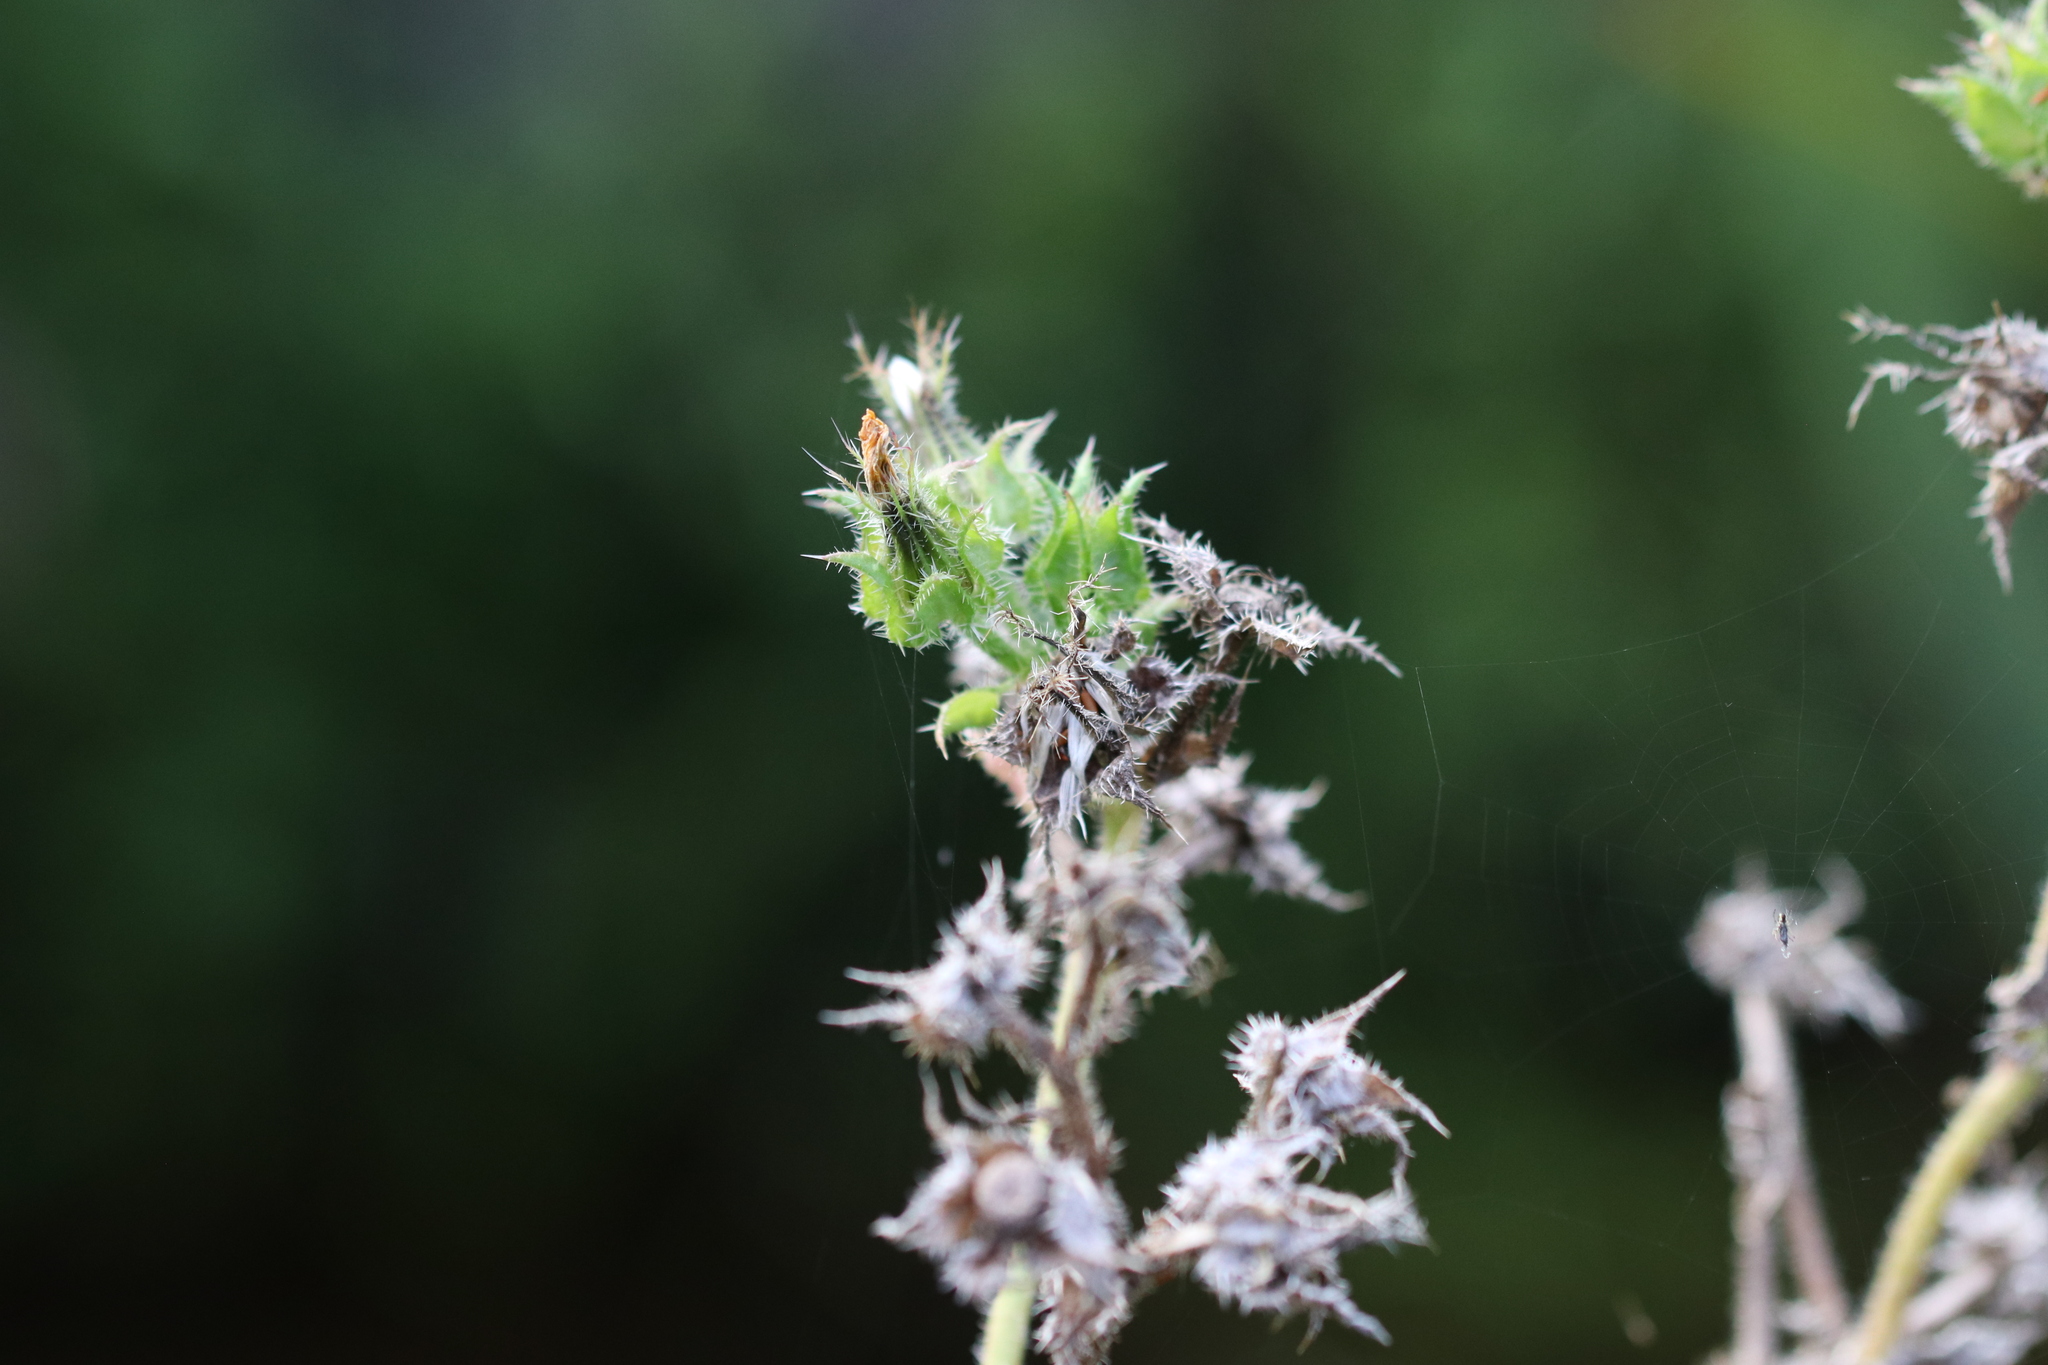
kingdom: Plantae
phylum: Tracheophyta
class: Magnoliopsida
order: Asterales
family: Asteraceae
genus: Helminthotheca
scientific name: Helminthotheca echioides
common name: Ox-tongue
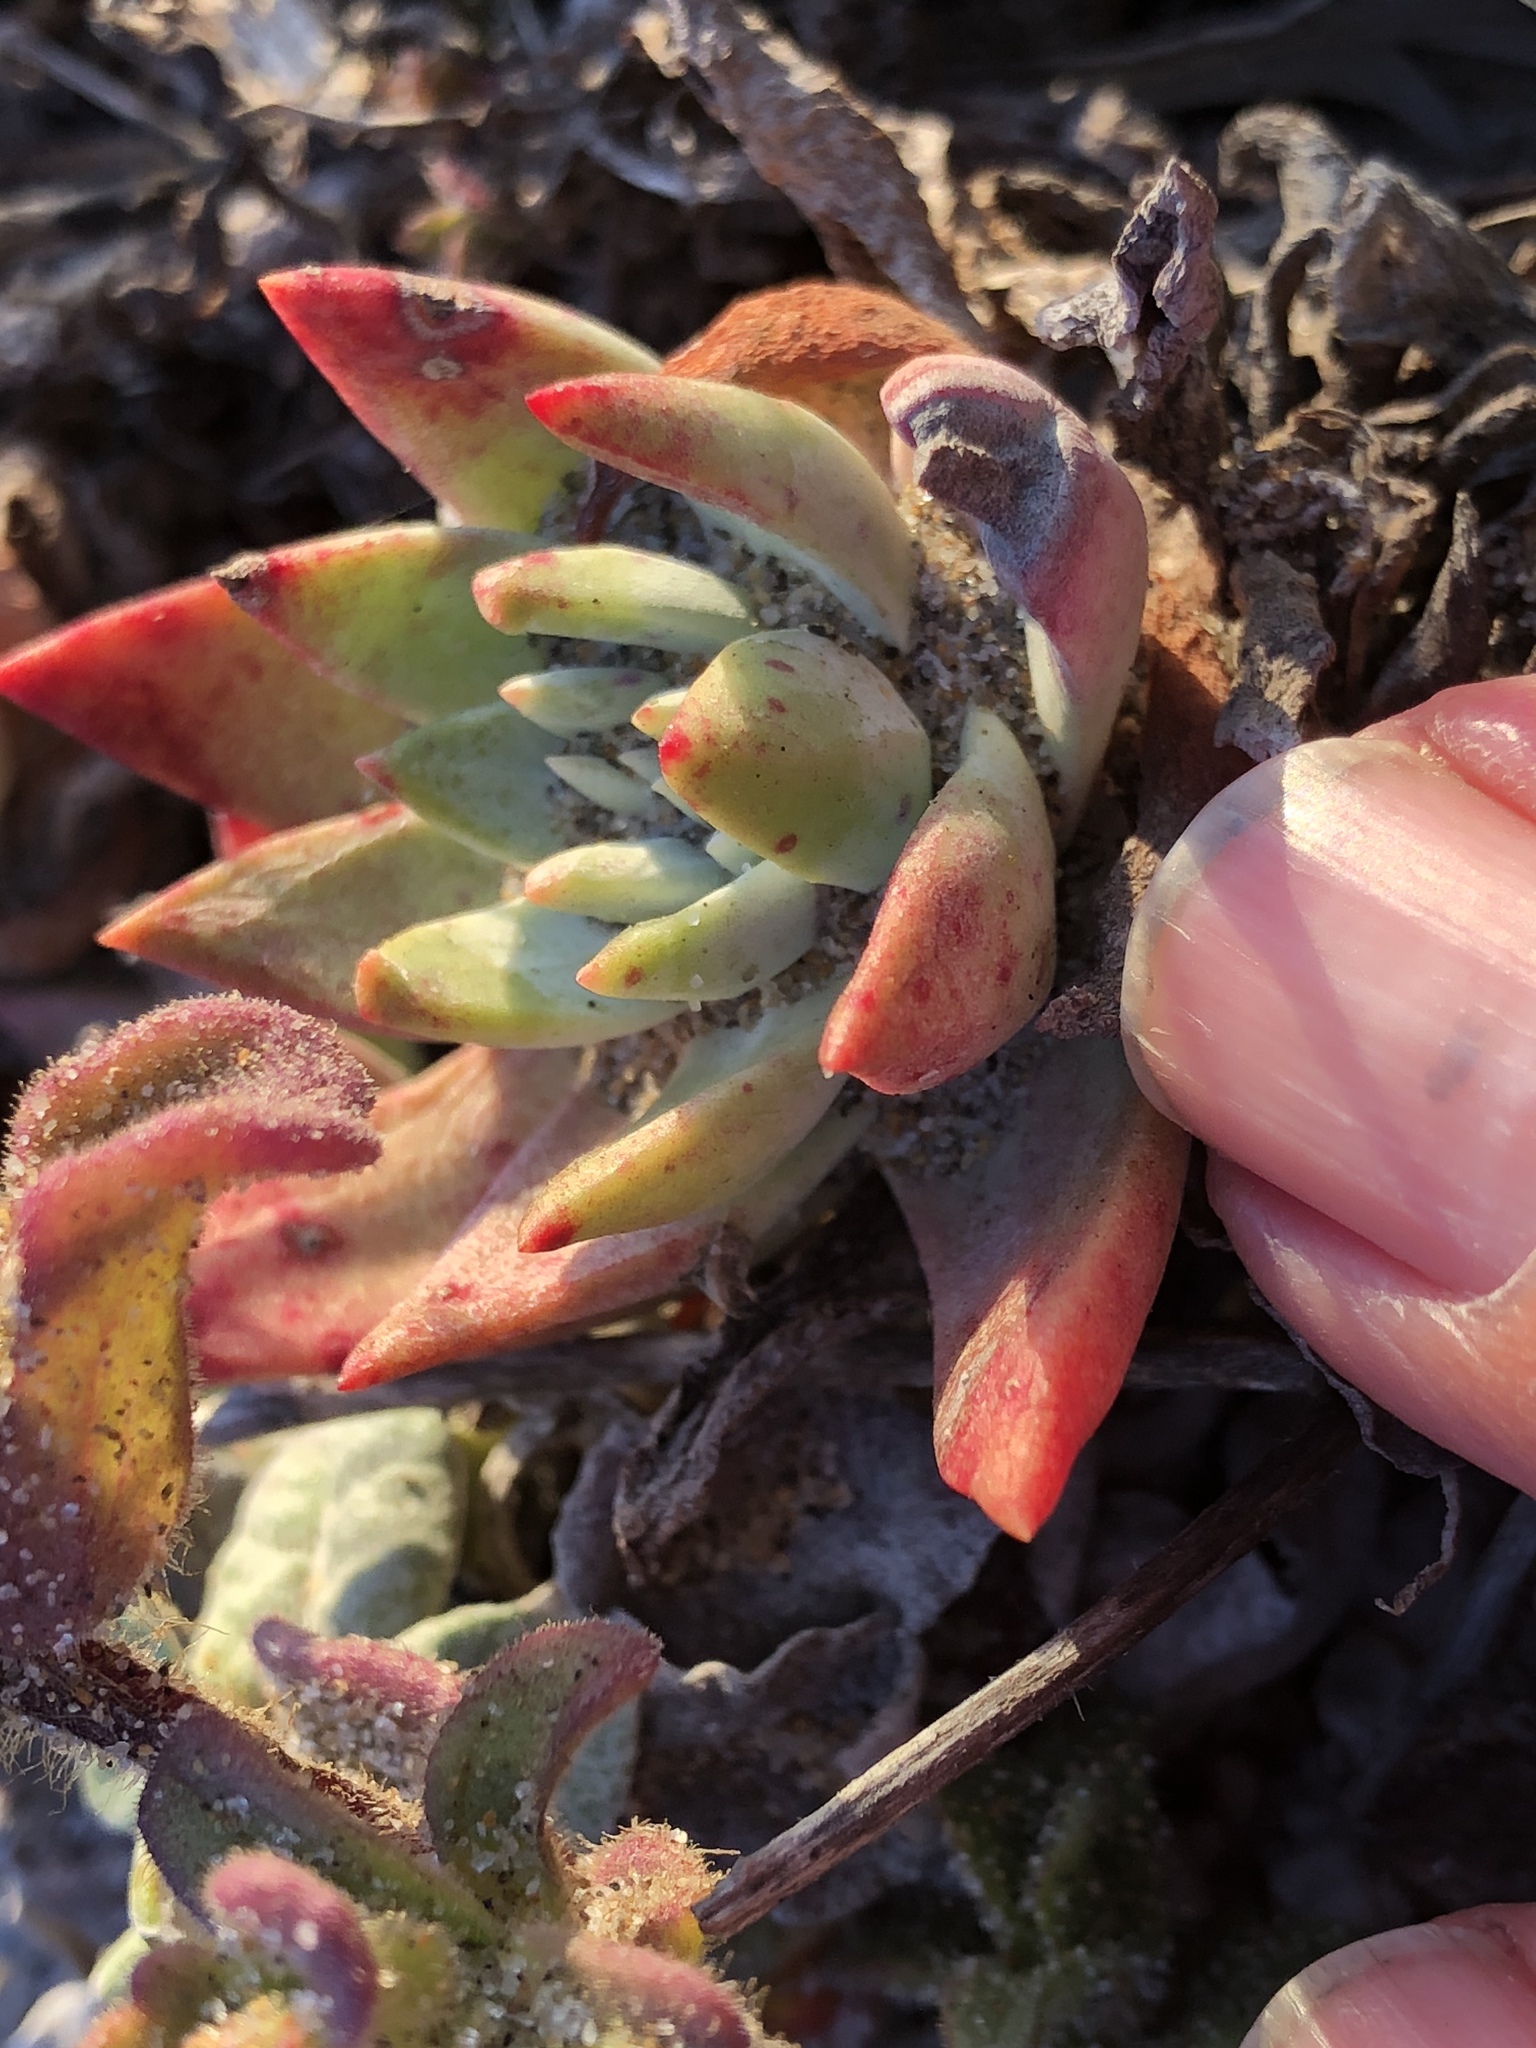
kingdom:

--

Problem to solve =
Update every item by changing "common name" to "vernacular name" and keeping all other text as it is. Leave the pictures out of your answer.

Task answer =
kingdom: Plantae
phylum: Tracheophyta
class: Magnoliopsida
order: Asterales
family: Asteraceae
genus: Helminthotheca
scientific name: Helminthotheca echioides
vernacular name: Ox-tongue
kingdom:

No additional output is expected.